*** Block opens ***

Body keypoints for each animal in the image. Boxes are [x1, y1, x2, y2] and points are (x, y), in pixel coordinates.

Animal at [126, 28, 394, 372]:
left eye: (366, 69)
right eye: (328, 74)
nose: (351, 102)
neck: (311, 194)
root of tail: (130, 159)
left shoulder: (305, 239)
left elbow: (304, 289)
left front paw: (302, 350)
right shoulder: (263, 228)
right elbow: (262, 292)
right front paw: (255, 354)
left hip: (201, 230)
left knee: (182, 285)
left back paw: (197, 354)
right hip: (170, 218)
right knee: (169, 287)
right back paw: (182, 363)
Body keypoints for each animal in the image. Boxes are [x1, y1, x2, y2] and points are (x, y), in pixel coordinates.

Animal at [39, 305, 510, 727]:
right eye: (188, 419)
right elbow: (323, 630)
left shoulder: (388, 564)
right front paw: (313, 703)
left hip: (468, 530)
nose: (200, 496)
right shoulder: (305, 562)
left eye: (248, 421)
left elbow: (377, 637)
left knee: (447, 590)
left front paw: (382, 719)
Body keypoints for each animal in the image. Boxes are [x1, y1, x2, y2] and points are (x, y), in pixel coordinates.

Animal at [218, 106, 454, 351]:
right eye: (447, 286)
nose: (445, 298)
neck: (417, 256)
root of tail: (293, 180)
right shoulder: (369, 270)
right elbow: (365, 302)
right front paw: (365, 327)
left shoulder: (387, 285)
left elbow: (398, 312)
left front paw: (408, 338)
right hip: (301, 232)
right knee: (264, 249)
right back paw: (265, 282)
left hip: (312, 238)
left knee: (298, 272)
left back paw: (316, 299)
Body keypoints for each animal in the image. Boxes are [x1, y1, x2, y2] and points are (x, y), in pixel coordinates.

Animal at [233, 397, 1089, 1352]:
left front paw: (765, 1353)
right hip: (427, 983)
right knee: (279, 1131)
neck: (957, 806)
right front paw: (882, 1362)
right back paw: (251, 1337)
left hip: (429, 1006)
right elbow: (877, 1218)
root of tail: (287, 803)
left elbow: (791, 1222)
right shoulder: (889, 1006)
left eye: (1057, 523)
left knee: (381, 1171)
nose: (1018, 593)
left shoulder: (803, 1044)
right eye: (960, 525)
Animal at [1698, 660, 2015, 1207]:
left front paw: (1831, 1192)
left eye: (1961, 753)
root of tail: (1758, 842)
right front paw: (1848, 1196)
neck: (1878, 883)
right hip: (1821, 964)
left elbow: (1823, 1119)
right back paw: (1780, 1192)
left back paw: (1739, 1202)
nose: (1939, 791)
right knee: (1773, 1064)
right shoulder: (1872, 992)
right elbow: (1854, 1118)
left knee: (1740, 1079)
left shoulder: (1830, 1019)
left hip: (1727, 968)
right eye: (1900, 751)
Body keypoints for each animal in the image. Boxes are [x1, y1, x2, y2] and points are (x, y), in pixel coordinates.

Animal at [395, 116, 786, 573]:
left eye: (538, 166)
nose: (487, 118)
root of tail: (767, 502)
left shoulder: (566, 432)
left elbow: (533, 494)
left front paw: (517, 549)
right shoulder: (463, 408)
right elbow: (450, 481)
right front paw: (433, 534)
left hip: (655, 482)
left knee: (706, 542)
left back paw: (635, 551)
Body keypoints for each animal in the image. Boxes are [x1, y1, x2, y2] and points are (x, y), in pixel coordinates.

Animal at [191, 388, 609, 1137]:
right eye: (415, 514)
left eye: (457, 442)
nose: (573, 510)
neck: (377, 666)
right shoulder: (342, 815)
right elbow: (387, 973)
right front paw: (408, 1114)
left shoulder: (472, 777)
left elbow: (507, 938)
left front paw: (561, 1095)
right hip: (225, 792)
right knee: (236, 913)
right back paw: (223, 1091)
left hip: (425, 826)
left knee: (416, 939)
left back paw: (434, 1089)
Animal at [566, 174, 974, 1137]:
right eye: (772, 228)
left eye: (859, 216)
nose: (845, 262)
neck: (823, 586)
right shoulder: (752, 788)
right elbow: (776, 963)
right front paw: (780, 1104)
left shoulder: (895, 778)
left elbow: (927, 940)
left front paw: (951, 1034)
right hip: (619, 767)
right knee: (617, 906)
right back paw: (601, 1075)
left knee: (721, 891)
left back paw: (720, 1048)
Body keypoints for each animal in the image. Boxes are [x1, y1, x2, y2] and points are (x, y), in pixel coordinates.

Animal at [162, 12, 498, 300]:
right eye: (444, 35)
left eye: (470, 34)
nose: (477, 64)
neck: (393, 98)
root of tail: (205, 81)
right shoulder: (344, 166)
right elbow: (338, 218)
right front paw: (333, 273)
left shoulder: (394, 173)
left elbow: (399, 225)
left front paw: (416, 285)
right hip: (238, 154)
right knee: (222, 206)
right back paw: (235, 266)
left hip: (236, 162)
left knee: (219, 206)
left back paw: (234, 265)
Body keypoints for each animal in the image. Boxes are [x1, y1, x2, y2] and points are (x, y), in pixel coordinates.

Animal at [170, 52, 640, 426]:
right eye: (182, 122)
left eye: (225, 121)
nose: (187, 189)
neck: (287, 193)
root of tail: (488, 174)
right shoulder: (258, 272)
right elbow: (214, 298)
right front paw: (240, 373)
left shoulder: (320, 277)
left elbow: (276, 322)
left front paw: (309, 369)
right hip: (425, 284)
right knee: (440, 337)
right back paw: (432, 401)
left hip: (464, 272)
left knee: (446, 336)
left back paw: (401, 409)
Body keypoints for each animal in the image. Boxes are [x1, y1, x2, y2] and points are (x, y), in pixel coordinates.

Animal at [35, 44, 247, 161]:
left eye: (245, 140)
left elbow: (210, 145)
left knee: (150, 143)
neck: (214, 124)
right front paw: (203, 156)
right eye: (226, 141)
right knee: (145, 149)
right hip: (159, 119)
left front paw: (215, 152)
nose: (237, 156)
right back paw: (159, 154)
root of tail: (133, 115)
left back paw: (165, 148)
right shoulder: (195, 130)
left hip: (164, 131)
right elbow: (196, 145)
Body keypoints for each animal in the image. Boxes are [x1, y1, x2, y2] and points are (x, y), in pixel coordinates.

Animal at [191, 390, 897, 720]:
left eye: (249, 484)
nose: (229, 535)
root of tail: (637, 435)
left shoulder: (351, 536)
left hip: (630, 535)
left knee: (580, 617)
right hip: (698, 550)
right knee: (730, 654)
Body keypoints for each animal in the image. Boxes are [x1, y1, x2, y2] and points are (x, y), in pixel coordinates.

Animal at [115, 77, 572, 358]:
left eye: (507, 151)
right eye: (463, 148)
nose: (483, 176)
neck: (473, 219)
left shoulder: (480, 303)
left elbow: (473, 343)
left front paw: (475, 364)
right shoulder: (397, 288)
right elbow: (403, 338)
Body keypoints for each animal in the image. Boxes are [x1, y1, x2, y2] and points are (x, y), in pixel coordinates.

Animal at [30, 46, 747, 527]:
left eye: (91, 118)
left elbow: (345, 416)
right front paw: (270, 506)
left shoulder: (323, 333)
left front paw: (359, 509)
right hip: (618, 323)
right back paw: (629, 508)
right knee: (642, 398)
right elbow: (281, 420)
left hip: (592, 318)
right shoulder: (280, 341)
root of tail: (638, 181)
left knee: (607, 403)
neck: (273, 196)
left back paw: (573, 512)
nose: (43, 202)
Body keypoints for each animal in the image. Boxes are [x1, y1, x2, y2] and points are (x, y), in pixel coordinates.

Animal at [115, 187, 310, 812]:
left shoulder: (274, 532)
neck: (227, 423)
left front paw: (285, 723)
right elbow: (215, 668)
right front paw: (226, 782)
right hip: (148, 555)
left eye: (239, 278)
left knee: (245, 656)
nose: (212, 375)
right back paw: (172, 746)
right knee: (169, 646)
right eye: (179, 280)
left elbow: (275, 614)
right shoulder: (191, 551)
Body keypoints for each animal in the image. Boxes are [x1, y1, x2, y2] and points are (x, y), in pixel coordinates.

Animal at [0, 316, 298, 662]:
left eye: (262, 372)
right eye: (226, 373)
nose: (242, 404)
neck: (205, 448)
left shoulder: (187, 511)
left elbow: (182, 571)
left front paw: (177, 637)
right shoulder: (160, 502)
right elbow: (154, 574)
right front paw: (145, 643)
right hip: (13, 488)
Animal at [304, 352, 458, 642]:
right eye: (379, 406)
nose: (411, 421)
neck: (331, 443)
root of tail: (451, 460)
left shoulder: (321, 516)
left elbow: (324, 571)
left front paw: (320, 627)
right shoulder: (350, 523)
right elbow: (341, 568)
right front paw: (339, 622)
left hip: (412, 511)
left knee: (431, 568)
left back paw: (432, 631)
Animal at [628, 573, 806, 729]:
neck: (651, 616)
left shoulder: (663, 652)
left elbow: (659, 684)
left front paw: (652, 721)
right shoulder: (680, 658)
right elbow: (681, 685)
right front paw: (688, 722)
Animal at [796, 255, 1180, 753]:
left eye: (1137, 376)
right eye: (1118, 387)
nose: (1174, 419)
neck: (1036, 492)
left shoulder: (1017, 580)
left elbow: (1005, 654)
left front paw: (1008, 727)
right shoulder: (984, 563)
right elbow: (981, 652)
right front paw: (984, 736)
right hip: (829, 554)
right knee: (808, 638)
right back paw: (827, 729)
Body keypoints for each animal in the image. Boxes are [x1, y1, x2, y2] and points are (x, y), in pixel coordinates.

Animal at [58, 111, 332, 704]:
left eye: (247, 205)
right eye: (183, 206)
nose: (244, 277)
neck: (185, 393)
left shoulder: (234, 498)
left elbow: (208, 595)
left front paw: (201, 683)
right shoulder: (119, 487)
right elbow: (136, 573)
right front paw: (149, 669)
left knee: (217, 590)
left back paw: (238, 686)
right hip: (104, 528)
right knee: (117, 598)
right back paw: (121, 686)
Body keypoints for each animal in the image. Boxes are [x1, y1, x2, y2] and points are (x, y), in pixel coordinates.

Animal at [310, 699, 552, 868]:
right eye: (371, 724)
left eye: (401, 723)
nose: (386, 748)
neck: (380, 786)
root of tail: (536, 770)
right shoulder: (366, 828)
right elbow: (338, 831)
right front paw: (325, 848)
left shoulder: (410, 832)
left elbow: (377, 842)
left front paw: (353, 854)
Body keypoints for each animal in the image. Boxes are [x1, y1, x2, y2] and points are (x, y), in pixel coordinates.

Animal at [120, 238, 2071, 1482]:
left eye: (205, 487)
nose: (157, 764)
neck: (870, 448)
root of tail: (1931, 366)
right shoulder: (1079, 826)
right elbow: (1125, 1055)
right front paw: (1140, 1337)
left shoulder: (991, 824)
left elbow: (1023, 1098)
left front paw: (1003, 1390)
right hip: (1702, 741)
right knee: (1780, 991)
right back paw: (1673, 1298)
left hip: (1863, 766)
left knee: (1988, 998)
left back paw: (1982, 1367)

*** Block closes ***

**What you are asked to do:** Everything from the first line above through the line that contains "right elbow: (323, 630)" should be duplicated exactly, please, and nothing beyond it.

**Answer for the task:**
Body keypoints for each animal in the image. Boxes are [x1, y1, x2, y2] and points are (x, y), in pixel coordinates.

Animal at [126, 28, 394, 372]:
left eye: (366, 69)
right eye: (328, 74)
nose: (351, 102)
neck: (311, 194)
root of tail: (130, 159)
left shoulder: (305, 239)
left elbow: (304, 289)
left front paw: (302, 350)
right shoulder: (263, 228)
right elbow: (262, 292)
right front paw: (255, 354)
left hip: (201, 230)
left knee: (182, 285)
left back paw: (197, 354)
right hip: (170, 218)
right knee: (169, 287)
right back paw: (182, 363)
Body keypoints for each animal in the image. Boxes are [x1, y1, x2, y2] and points are (x, y), in pixel coordinates.

Animal at [39, 305, 510, 727]:
right eye: (188, 419)
right elbow: (323, 630)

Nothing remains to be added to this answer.